Radiografia

Nella valle è scesa la nebbia, una nebbia fitta e pesante.
Anche le cose più belle appaiono meno nella loro lucentezza, quasi in via di spegnimento, come una carica energetica per loro stesse per venir meno.
Accanto a esse, anche chi passa per quaggiù sembra non dire altro che ciò che non c'è più.

Una densa coltre di grigiore tende sempre più al buio, mentre le immagini dell'innocenza vengono scalzate da quelle di una nuova credenza, fatta di illusioni, di concessioni e di manipolazioni, a seconda di chi cala il sipario sulla scena.
Tutto tace sempre più e si illumina sempre meno.
Il tramonto ignorato da questo passaggio cede alla cupa notte in arrivo prepotente.

Col il suo capo, l'antica tribù che osannava la sera non sa più che fare: il suo rito ancestrale va ora in emorragia, e come una ruota forata esige un cambio, e per questo una obbligatoria fermata. Dispersi nella foresta del caos subentrato all'ordine primitivo, siamo divenuti ora oggetti in balìa del fato e del destino. Ogni divinità che se l'era finora spassata, ora viene spazzata via. Non rimane che l'umanità sofferente, e forse questa ora è destinata a essere innalzata al rango di unica divinità.

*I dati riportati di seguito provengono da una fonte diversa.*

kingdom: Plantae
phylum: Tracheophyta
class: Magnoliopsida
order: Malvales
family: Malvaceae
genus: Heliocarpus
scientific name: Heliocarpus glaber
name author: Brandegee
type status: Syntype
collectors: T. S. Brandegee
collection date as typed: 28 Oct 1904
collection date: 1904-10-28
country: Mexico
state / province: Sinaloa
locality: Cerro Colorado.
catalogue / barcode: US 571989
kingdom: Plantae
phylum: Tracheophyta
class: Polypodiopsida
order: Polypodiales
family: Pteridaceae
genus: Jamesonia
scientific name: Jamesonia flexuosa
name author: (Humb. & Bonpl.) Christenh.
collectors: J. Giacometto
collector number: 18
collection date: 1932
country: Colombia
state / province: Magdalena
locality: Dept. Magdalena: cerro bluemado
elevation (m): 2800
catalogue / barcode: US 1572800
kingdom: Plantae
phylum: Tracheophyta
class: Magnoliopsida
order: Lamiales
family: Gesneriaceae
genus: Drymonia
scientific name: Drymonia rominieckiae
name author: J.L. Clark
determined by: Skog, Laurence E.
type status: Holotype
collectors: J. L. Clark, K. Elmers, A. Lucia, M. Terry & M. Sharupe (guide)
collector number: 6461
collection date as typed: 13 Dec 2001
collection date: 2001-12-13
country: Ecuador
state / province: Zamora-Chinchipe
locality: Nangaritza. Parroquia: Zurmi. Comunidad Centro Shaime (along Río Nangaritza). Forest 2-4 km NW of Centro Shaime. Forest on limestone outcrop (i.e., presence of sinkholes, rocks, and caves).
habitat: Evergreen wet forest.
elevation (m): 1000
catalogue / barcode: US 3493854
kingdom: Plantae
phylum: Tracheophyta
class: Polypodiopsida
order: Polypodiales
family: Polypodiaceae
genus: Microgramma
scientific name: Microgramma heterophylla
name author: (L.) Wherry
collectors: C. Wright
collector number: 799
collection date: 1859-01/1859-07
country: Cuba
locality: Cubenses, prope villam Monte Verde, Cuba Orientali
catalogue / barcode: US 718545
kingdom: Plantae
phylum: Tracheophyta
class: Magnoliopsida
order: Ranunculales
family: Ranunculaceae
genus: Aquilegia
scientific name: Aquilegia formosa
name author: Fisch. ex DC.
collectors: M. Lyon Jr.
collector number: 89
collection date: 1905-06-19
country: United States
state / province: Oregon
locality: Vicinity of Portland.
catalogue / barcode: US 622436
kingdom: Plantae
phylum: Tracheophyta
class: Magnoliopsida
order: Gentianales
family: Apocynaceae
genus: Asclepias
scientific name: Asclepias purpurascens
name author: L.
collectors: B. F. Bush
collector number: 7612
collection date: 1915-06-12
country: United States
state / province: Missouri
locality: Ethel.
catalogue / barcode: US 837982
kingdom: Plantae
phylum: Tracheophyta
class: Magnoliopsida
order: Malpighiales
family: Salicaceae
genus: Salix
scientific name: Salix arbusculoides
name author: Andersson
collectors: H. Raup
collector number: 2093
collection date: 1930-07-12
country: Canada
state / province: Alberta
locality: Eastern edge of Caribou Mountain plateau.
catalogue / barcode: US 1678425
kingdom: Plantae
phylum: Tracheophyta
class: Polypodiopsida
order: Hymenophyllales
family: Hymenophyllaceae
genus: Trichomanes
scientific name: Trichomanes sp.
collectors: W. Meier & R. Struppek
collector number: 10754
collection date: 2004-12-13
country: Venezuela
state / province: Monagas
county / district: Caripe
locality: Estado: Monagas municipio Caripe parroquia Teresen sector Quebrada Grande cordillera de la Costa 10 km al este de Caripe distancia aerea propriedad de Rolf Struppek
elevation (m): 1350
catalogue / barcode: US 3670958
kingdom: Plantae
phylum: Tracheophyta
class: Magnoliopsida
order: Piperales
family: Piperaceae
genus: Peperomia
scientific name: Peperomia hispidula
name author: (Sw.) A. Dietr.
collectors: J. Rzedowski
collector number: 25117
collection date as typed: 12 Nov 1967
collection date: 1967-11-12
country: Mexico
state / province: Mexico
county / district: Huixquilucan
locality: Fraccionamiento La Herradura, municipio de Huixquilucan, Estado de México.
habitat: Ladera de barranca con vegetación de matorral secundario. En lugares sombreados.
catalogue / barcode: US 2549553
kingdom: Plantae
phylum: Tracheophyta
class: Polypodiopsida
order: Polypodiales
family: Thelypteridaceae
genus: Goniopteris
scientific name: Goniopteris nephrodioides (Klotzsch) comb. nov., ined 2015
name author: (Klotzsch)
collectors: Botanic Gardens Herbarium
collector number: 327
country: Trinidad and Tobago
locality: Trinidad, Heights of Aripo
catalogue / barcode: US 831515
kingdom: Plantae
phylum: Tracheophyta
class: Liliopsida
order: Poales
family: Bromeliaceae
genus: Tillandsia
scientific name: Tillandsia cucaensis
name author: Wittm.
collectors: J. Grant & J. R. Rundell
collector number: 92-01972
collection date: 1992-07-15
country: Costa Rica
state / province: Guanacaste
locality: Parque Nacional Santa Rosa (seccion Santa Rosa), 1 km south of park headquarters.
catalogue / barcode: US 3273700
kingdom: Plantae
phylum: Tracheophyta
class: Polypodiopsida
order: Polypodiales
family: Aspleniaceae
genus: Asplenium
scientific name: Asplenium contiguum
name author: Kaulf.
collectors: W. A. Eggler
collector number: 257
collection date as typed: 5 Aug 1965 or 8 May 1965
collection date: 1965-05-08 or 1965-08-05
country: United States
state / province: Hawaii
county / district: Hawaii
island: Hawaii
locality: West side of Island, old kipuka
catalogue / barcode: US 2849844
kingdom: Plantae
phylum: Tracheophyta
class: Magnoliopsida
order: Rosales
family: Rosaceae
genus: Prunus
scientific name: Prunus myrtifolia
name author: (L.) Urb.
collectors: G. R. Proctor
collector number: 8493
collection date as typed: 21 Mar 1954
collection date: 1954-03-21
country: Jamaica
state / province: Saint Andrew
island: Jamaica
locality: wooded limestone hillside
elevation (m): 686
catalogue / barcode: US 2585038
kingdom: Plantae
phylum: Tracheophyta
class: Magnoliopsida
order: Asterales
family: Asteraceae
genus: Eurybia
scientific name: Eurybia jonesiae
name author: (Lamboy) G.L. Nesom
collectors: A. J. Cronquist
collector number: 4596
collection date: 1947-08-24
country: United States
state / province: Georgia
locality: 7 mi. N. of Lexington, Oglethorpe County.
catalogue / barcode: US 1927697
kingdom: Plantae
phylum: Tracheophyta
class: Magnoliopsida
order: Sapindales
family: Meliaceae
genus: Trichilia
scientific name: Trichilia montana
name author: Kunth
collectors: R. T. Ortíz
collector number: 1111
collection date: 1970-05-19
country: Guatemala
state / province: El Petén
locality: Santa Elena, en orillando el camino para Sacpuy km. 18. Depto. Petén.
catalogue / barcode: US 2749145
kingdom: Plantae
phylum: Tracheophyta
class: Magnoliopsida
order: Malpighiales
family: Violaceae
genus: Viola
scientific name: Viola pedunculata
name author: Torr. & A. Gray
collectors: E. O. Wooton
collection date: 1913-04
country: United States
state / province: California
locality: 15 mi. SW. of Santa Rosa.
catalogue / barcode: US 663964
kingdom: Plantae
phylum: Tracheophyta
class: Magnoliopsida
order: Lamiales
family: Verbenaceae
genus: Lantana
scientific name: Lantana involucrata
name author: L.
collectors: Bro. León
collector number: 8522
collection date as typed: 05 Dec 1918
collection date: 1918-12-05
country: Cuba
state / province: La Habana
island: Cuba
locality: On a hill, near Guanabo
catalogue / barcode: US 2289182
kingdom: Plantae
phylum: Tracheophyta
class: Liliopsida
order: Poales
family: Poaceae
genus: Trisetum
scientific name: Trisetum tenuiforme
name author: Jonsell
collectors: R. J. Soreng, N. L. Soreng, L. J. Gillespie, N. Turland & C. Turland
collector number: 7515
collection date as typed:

La paura si fa anonima, e proprio per questo più astuta, e può penetrare fin dove non aveva potuto prima: nel midollo del cuore, nelle ossa dell'anima, sotto la pelle della mente, interpellando urgentemente la domanda esistenziale: chi siamo? Che facciamo? Perchè?...

Un vortice suboceanico crea il risucchio della nostra storia; siamo destinati a finire nel gorgo del nulla originale, oppure tutto questo è solo un drenante per purificare i nostri stati e riprendere il rinnovamento universale?